======== DATA FOR THIS EXERCISE
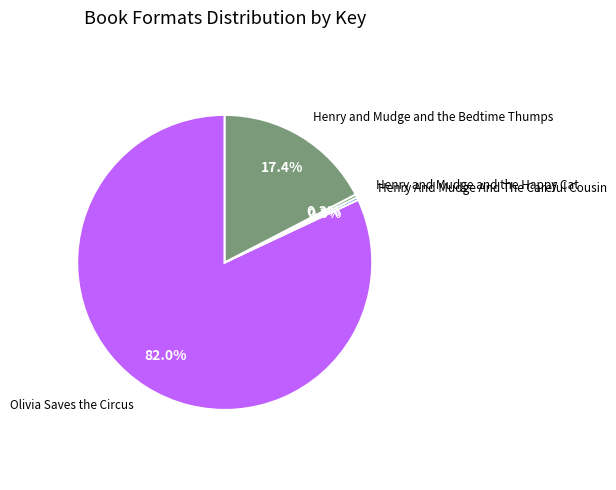

How much of the chart is everything except Olivia Saves the Circus?

18.0%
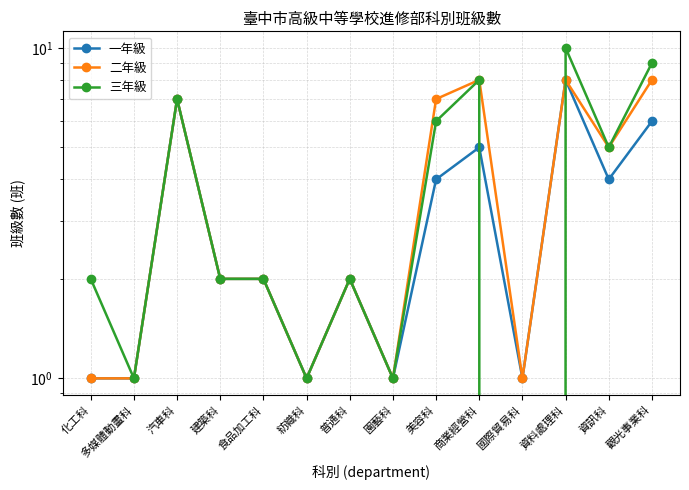

Reading right to left, transcribe all the data shown in this chart.

一年級: 6	4	8	1	5	4	1	2	1	2	2	7	1	1
二年級: 8	5	8	1	8	7	1	2	1	2	2	7	1	1
三年級: 9	5	10	0	8	6	1	2	1	2	2	7	1	2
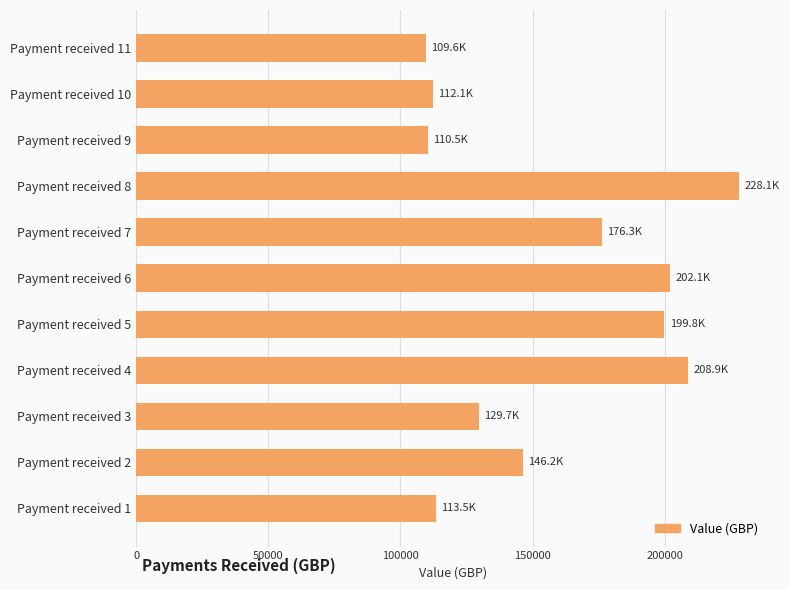

How many categories are shown in the chart?

11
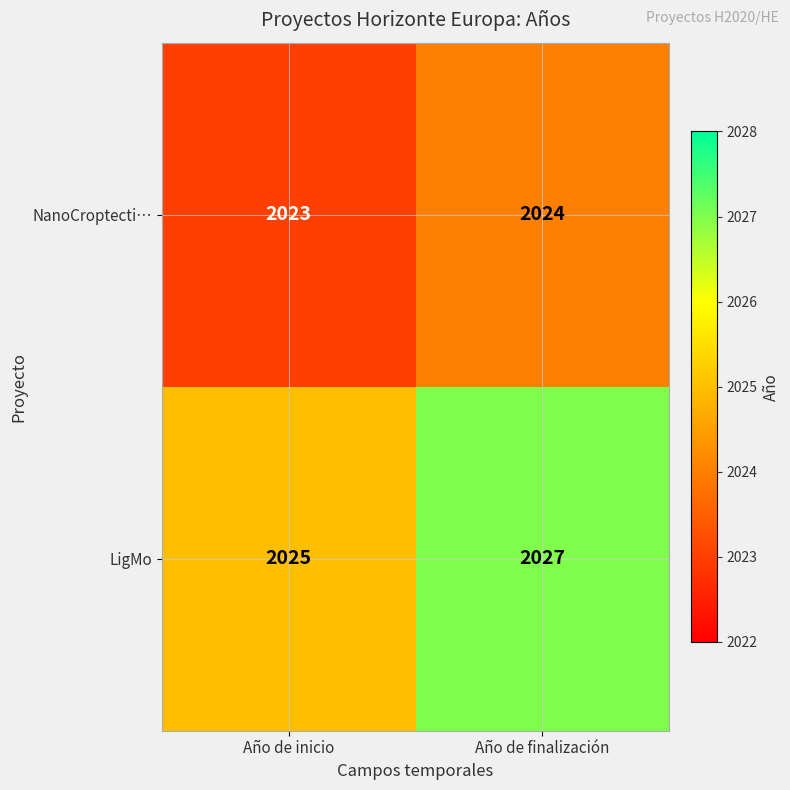

What is the spread (max minus min) of values at Año de finalización?

3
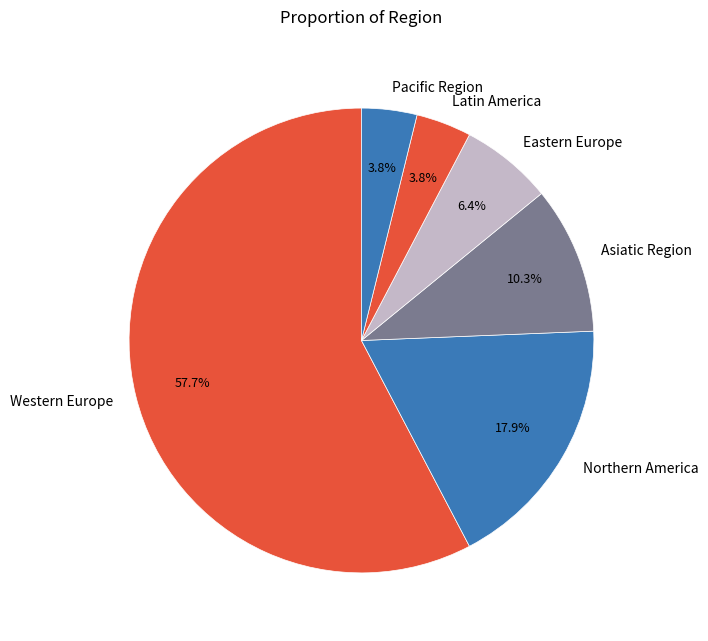

What is the largest slice in the pie chart?

Western Europe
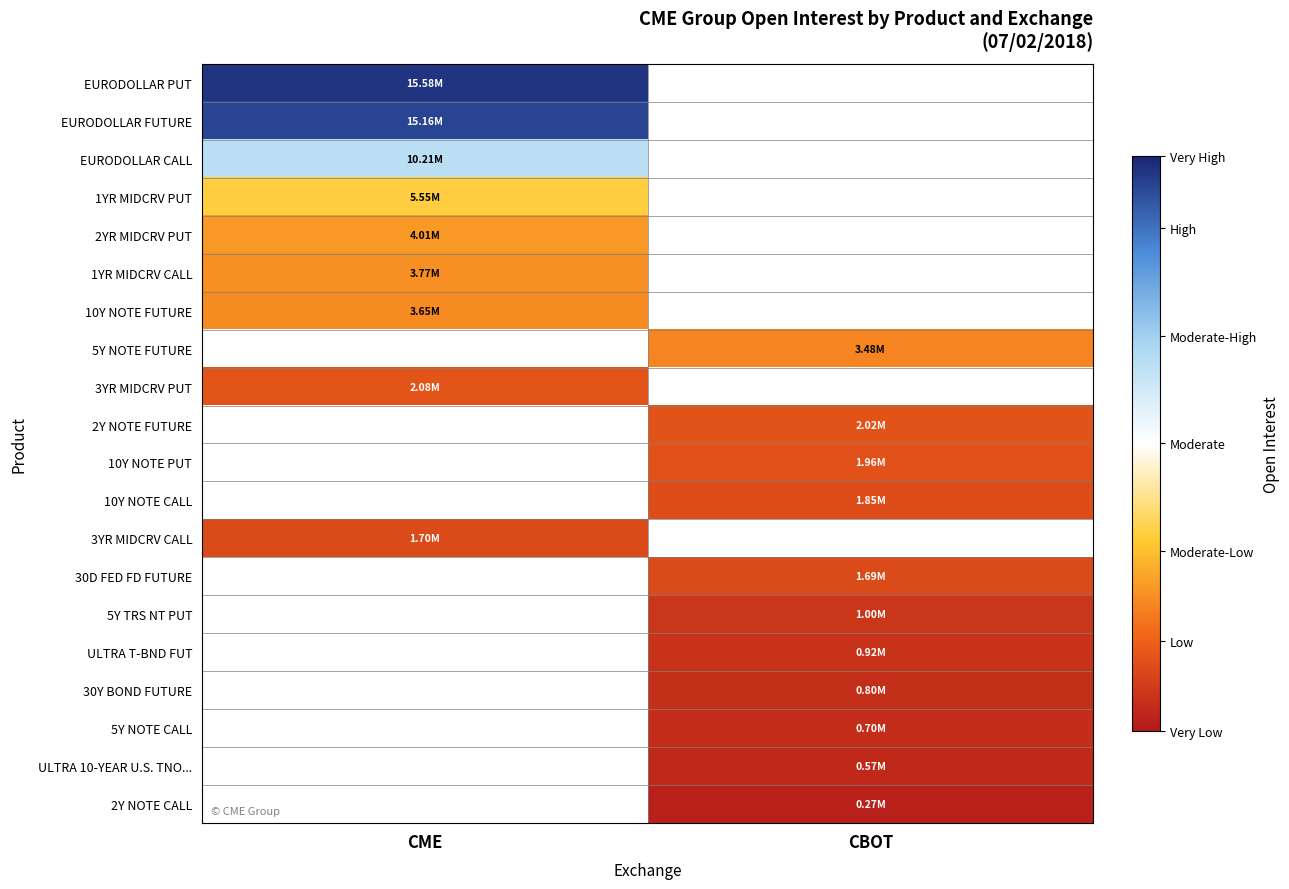

List the labels in order of 10Y NOTE FUTURE value, largest first.

CME, CBOT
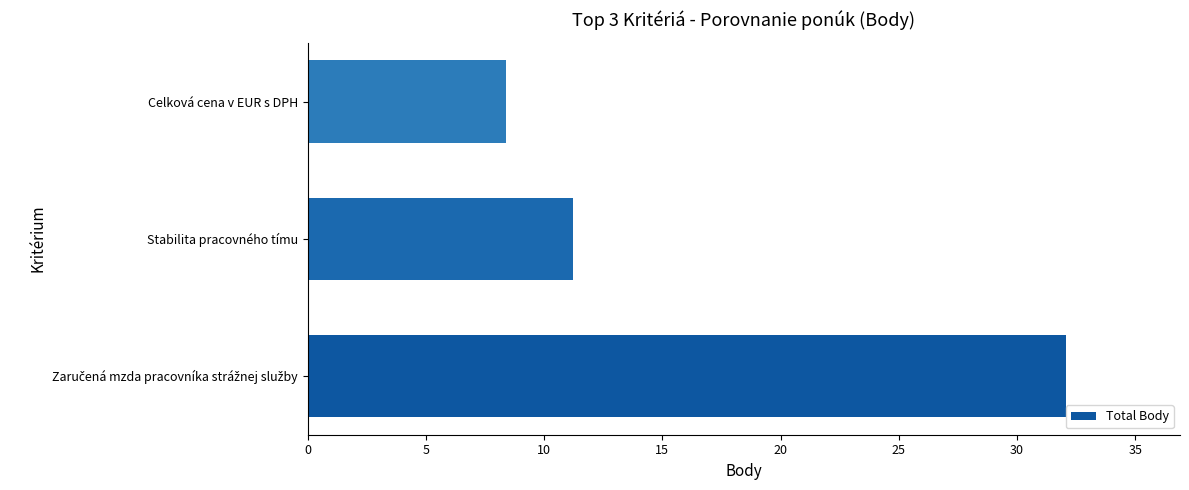

Reading bottom to top, extract all data points from this chart.

32.1	11.2	8.4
================
**YOUR TASK**
Quote every line above word for word, omitting the pictures.

**TASK RESPONSE**
How much of the chart is everything except Olivia Saves the Circus?

18.0%

Reading right to left, transcribe all the data shown in this chart.

一年級: 6	4	8	1	5	4	1	2	1	2	2	7	1	1
二年級: 8	5	8	1	8	7	1	2	1	2	2	7	1	1
三年級: 9	5	10	0	8	6	1	2	1	2	2	7	1	2

How many categories are shown in the chart?

11

What is the spread (max minus min) of values at Año de finalización?

3

What is the largest slice in the pie chart?

Western Europe

List the labels in order of 10Y NOTE FUTURE value, largest first.

CME, CBOT

Reading bottom to top, extract all data points from this chart.

32.1	11.2	8.4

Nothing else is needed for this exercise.